- **Work to be completed**:
Write each line again exactly as it is, from the opening line of the records below through the one containing "Ministry of Home Affairs", and add nothing.

╭──

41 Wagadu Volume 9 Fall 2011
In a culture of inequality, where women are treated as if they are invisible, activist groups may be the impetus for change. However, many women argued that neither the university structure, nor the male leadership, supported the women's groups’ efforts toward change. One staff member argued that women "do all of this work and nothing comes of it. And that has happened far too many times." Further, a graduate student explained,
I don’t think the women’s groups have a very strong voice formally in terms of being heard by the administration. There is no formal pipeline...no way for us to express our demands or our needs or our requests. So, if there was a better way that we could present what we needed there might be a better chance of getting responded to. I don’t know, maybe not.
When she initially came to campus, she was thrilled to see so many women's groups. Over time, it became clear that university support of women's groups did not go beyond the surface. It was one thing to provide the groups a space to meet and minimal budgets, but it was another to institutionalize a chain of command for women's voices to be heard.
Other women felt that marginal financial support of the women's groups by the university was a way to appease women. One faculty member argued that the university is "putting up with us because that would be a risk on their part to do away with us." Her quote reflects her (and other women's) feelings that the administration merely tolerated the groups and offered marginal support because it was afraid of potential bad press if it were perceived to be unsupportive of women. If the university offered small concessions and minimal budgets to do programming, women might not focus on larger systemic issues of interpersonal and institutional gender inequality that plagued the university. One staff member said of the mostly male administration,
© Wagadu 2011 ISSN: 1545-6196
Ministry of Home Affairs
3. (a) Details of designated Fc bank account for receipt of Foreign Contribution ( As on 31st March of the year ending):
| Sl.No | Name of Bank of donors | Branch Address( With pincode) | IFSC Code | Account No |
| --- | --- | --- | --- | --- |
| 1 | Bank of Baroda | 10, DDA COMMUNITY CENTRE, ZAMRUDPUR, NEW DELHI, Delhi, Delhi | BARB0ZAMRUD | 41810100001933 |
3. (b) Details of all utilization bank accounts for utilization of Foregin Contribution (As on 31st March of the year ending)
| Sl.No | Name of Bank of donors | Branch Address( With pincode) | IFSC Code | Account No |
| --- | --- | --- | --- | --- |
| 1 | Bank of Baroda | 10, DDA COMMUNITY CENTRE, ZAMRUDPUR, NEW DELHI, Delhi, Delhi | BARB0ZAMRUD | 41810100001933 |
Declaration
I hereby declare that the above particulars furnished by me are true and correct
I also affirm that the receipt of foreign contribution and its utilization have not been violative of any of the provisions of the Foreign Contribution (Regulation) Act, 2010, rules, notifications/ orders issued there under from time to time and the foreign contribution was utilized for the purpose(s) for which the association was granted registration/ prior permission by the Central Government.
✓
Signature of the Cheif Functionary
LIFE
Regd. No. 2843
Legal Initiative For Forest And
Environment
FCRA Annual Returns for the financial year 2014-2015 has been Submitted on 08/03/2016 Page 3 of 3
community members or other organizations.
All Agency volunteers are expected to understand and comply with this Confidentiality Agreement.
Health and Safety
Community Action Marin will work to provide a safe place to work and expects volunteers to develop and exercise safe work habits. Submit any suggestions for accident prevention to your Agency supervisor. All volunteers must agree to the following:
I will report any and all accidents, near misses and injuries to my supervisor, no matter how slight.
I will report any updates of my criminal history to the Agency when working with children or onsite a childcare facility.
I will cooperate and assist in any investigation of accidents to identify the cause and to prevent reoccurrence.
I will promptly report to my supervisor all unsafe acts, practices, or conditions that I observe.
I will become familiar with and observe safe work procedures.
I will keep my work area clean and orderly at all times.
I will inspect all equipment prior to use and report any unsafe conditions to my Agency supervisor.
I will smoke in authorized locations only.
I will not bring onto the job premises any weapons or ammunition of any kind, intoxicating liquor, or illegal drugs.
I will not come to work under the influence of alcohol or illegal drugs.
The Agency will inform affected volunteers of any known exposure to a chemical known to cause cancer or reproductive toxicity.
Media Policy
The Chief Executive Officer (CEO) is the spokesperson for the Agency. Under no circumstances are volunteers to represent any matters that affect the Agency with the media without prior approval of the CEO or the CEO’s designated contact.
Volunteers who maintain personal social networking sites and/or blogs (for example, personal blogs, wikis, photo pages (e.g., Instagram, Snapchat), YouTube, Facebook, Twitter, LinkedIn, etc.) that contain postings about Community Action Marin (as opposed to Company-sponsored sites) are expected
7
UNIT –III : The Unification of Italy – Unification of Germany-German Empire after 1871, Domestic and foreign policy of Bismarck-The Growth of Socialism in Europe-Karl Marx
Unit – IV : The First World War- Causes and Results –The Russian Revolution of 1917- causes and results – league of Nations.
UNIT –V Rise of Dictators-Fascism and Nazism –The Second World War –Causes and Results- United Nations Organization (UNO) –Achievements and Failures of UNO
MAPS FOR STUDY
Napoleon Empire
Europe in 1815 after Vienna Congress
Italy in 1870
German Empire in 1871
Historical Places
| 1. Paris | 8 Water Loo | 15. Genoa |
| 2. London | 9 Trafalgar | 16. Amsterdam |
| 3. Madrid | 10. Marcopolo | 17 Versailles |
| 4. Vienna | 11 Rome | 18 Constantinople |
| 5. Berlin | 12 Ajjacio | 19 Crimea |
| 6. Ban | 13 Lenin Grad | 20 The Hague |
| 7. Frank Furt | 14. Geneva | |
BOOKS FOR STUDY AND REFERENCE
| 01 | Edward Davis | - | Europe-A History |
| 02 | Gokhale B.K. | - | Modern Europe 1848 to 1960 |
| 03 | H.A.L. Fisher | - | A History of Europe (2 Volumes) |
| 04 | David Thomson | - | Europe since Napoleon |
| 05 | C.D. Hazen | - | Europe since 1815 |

╰──

- **Response to the exercise**:
41 Wagadu Volume 9 Fall 2011
In a culture of inequality, where women are treated as if they are invisible, activist groups may be the impetus for change. However, many women argued that neither the university structure, nor the male leadership, supported the women's groups’ efforts toward change. One staff member argued that women "do all of this work and nothing comes of it. And that has happened far too many times." Further, a graduate student explained,
I don’t think the women’s groups have a very strong voice formally in terms of being heard by the administration. There is no formal pipeline...no way for us to express our demands or our needs or our requests. So, if there was a better way that we could present what we needed there might be a better chance of getting responded to. I don’t know, maybe not.
When she initially came to campus, she was thrilled to see so many women's groups. Over time, it became clear that university support of women's groups did not go beyond the surface. It was one thing to provide the groups a space to meet and minimal budgets, but it was another to institutionalize a chain of command for women's voices to be heard.
Other women felt that marginal financial support of the women's groups by the university was a way to appease women. One faculty member argued that the university is "putting up with us because that would be a risk on their part to do away with us." Her quote reflects her (and other women's) feelings that the administration merely tolerated the groups and offered marginal support because it was afraid of potential bad press if it were perceived to be unsupportive of women. If the university offered small concessions and minimal budgets to do programming, women might not focus on larger systemic issues of interpersonal and institutional gender inequality that plagued the university. One staff member said of the mostly male administration,
© Wagadu 2011 ISSN: 1545-6196
Ministry of Home Affairs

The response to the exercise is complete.